Esta semana he leído dos cosas que me han hecho acordarme de esto.
La primera es que Lucía Figar, la consejera de Educación de la Comunidad de Madrid disfruta (en realidad su hija de dos años) de una beca que llaman cheque-guardería durante este curso académico. Lucía Figar es una señora bien que en varias ocasiones ha sonado para ministra. El caso es que la consejera, que es quien firma la orden de concesión de esas becas, dispone junto a su marido de unos ingresos que superan los 125.000 euros anuales. Me alegro. La señora Figar es también la misma que ha eliminado más de 10.000 becas-comedor. Justo ahora que según las estadísticas hay cada vez más familias con problemas para alimentar a sus niños. Pero como dice Montoro, qué sabrán las estadísticas.
La historia es interesante, legal, y por eso todavía más estremecedora. La de la señora Figar es familia numerosa y, parece, cumple con los requisitos para obtener dicha beca. Mi padre trabajó 42 años, igual alguno más, escribo de memoria. Desde los catorce. Durante los últimos años, mi ganaba un buen sueldo a base de espalda y horas extra. De obra en obra. El sueldo era bueno pero ni de lejos se acercaba siquiera a los 125.000 euros de Figar y cía. Mi madre siempre ha trabajado en casa, que es un trabajo nunca remunerado. Tienen 3 hijos, familia numerosa. Nunca nos dieron beca.
No entiendo cómo una familia con más de cien mil euros de ingresos anuales puede tener una beca pública de mil por muy numerosa que sea. Y menos para sufragar una guardería privada. No lo entiendo. Me dirán: es que no hay guarderías públicas. Igual eso habría que preguntárselo a señoras como Figar. Fíjense: no hay (suficientes) guarderías públicas pero según la consejería, «la baremación para conceder estos cheques-guardería la hace una empresa externa a la Consejería de Educación». O sea, ¿una empresa externa (¿privada?) se encarga de repartir el dinero público? El despropósito.
No entraré en el tema de las familias numerosas. Ojo, tener niños está muy bien, pero también tener coches de lujo. Yo soy consciente de que no puedo comprarme uno. Y creo que tampoco tengo el derecho de pedirle al estado ayuda para hacerlo, al menos sin consecuencias. Tampoco entraré en el tema de la educación privada. No tengo nada en contra de la educación privada. Pero de nuevo, si yo quiero conducir un coche de lujo no pretendo ni entendería que el Estado me lo subvencionase habiendo alternativas.

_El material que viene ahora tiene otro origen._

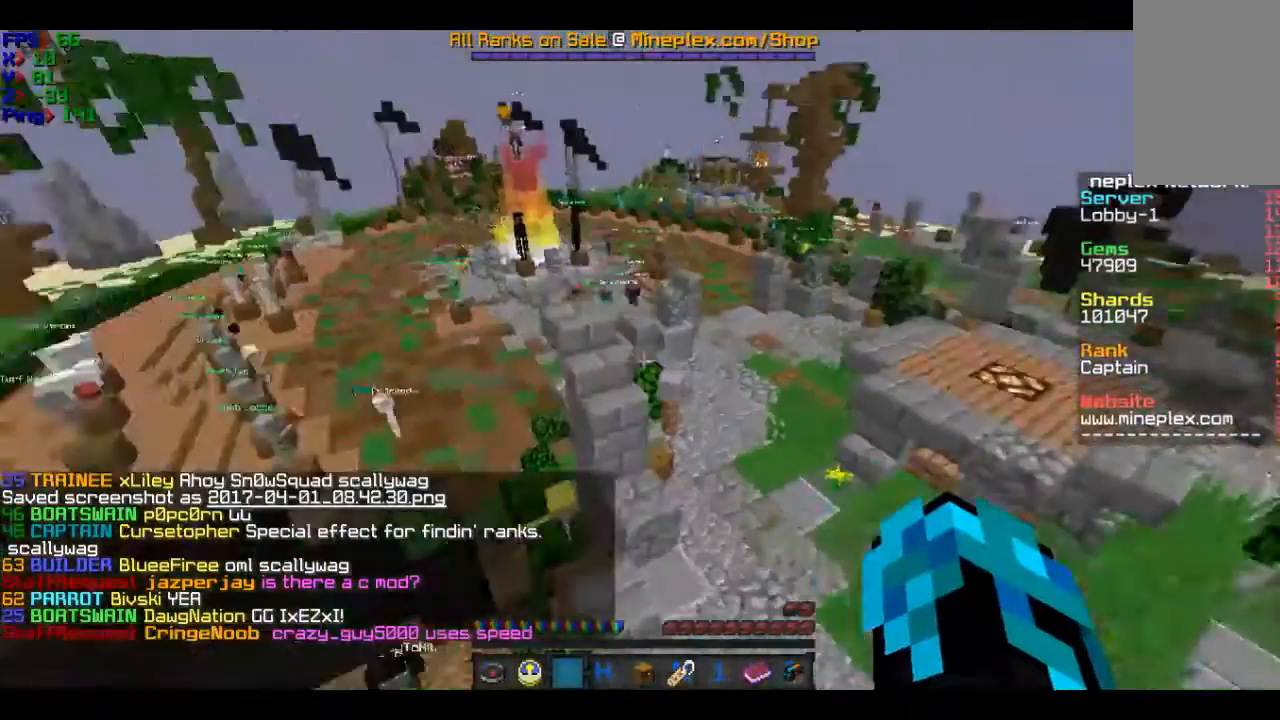
{"keys": ["w"], "mouse": [], "events": [[267, "w", "down"]]}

Dicen que todo es legal. La ley últimamente sirve para que nos expliquemos muchas cosas. A veces una frase basta. Como la del presidente del Gobierno, Mariano Rajoy, esta misma semana: «Podría bajar los impuestos si todo el mundo pagara lo que le correspondiera». Sí, usted tiene la misma cara de gilipollas que yo. Porque Rajoy, el de la amnistía fiscal, los sobres y las cajas b, según el juez, nos ha vuelto a llamar gilipollas.

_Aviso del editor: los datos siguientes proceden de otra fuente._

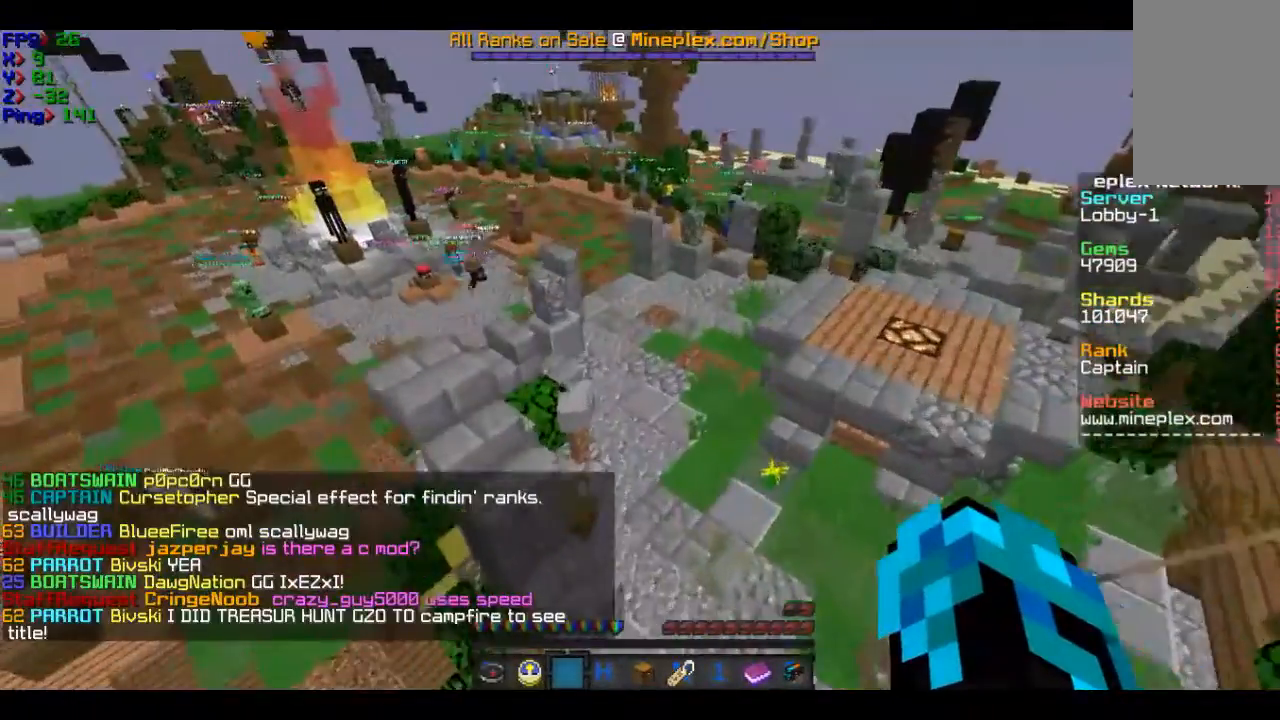
{"keys": ["w"], "mouse": [], "events": []}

Lo segundo que esta semana me ha hecho acordarme de mi padre es un titular de RTVE: «Cristiano Ronaldo sufrió en exceso en el banquillo del Dortmund». Si Cristiano «sufrió en exceso» en el banquillo del Dortmund no sé yo cómo mi padre está vivo después de 42 putos años trabajando en una obra. De sol a sol, por cierto. No tres horas al día. Y como él muchos otros, los gilipollas.